■ **Esercizi**:
A - Riporta senza modifiche la parte del brano sulla poesia che comincia con "5. La poesia è" e prosegue fino a "morale sociale tradizionale.".
B - Riassumi in due frasi il brano sulla poesia.
C - Estendi il brano sulla poesia, riprendendo subito dopo la sua ultima frase.

■ **Brano fornito**:

━━━━━━

Lei mi assimila a un’ostrica! È certo che la scrittura poetica, questa espansione delle nostre intuizioni più intime nel discorso stereotipato del gruppo sociale, è ossessionata dal ricordo di avvenimenti, spesso della nostra infanzia, che furono per noi degli chocs, perché ci rivelarono che “non siamo che vane forme della materia”, come dice Mallarmé. Ma, per stabilirsi durevolmente nella nostra memoria e nella nostra scrittura, non è necessario che questi avvenimenti siano stati drammatici. Uno dei miei “granelli di sabbia” è il ricordo di un albero che ho visto, da bambino, drizzarsi solitario sulla cima di una collina.

5. La poesia è una postura morale della persona-poeta?

Assolutamente. La poesia ridà alla persona la propria qualità di essere, mentre il discorso della conoscenza tende a ridurla alla condizione di oggetto. Possiamo dunque considerare che la poesia ricerchi il bene e sia nostro dovere volgerci verso questo suo bene. La poesia ha un pensiero del bene e del male, ma il suo imperativo morale non ha niente a che vedere con le preoccupazioni e i principi della morale sociale tradizionale.

━━━━━━

Dati
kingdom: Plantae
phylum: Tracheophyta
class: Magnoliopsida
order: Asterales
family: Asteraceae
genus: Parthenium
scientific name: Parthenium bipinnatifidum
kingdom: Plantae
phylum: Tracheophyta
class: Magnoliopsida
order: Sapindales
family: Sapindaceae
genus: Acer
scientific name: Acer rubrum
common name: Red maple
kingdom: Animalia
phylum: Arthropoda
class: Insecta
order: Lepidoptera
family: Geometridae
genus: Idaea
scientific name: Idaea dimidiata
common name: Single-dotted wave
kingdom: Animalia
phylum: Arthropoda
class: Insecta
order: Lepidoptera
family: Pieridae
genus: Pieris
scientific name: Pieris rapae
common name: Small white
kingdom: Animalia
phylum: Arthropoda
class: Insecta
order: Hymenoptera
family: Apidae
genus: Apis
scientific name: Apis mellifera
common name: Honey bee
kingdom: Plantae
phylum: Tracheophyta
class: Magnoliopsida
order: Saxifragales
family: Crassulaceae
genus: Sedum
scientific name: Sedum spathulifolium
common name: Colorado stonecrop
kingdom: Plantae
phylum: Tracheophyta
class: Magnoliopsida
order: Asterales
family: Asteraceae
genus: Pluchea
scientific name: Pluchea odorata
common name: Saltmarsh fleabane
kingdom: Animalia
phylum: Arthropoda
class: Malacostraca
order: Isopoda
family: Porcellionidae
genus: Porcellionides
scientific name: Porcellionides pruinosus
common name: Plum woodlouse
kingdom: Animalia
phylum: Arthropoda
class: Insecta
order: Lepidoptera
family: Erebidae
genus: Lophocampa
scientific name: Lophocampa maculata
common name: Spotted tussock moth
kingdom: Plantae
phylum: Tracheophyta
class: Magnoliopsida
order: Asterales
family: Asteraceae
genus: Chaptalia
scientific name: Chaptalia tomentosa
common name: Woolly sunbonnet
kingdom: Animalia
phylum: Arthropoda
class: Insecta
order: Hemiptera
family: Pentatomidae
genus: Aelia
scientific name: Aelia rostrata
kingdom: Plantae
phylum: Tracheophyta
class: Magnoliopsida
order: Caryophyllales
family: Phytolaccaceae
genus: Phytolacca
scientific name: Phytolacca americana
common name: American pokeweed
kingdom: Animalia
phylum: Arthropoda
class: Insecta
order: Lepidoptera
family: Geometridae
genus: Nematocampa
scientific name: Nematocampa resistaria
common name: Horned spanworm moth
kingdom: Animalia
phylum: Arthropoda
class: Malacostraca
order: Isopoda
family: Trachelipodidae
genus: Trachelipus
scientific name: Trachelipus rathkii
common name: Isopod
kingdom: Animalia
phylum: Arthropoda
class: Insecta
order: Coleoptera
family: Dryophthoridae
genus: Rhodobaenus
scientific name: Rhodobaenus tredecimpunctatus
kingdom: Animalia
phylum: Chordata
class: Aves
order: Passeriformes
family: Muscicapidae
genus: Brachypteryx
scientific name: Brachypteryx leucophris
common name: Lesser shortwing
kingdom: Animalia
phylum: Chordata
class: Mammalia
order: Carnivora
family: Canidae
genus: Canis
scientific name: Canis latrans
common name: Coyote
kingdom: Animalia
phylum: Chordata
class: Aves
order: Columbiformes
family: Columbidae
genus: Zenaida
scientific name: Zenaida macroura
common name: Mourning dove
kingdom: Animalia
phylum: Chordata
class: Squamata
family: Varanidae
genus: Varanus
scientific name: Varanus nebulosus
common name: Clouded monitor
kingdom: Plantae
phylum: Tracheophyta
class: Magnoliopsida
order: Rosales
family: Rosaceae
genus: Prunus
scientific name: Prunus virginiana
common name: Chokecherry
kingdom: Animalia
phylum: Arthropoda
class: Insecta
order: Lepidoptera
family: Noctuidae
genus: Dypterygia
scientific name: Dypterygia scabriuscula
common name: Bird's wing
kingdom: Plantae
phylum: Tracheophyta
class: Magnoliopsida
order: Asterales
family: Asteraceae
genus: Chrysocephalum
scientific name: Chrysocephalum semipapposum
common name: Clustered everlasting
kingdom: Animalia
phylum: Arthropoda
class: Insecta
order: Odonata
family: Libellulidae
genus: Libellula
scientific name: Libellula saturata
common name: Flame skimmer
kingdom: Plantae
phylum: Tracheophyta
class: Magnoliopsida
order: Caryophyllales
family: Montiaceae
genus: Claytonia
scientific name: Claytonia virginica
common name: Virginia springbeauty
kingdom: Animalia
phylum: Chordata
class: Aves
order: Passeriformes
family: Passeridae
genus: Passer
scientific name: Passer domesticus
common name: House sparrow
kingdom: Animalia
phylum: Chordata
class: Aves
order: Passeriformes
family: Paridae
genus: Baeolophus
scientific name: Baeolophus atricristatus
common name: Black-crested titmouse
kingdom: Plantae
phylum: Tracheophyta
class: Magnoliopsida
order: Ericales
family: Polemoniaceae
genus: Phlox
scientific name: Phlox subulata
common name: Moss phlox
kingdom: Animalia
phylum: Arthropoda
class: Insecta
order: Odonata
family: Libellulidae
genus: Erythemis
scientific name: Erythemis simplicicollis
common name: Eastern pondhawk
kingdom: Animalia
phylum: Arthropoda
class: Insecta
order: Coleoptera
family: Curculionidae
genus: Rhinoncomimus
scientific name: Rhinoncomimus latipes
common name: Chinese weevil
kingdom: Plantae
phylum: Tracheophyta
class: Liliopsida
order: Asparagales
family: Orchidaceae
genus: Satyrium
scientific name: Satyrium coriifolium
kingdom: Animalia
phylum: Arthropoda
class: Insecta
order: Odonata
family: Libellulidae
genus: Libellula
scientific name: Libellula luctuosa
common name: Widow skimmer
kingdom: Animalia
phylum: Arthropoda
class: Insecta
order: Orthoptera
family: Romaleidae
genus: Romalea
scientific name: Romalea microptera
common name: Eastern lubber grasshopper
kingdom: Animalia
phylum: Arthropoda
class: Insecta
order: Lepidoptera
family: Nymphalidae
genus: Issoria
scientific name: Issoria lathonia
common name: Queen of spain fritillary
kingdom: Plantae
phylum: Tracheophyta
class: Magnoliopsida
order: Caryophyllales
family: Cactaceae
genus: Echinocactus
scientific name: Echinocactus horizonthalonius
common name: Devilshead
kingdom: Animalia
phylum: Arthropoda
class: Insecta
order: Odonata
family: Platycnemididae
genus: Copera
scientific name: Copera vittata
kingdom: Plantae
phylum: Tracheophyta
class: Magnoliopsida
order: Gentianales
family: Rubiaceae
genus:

━━━━━━

■ **Risposte fornite**:
A -
5. La poesia è una postura morale della persona-poeta?

Assolutamente. La poesia ridà alla persona la propria qualità di essere, mentre il discorso della conoscenza tende a ridurla alla condizione di oggetto. Possiamo dunque considerare che la poesia ricerchi il bene e sia nostro dovere volgerci verso questo suo bene. La poesia ha un pensiero del bene e del male, ma il suo imperativo morale non ha niente a che vedere con le preoccupazioni e i principi della morale sociale tradizionale.

B - La scrittura poetica è ossessionata dal ricordo di avvenimenti, spesso dell'infanzia, che furono degli chocs, anche se non occorre che siano stati drammatici, come il ricordo di un albero solitario sulla cima di una collina. La poesia ridà alla persona la propria qualità di essere e ha un pensiero del bene e del male, ma il suo imperativo morale non ha niente a che vedere con la morale sociale tradizionale.

C -
6. Quale ritiene sia il suo compito? Chi desidera raggiungere, toccare, perturbare o consolare con la sua opera?

Perturbare sì, trasgredire le rappresentazioni alienanti, ma non consolare. Le poesie non sono fatte per distoglierci dal mondo, ma per prepararci all’azione. Ciò comporta che esse siano in rapporto con la politica, a patto però che la poesia non accetti parole d’ordine dalla politica.

7. Dopo il passaggio di un grande poeta la natura del mondo rimane la stessa o ne viene, impercettibilmente o radicalmente, modificata?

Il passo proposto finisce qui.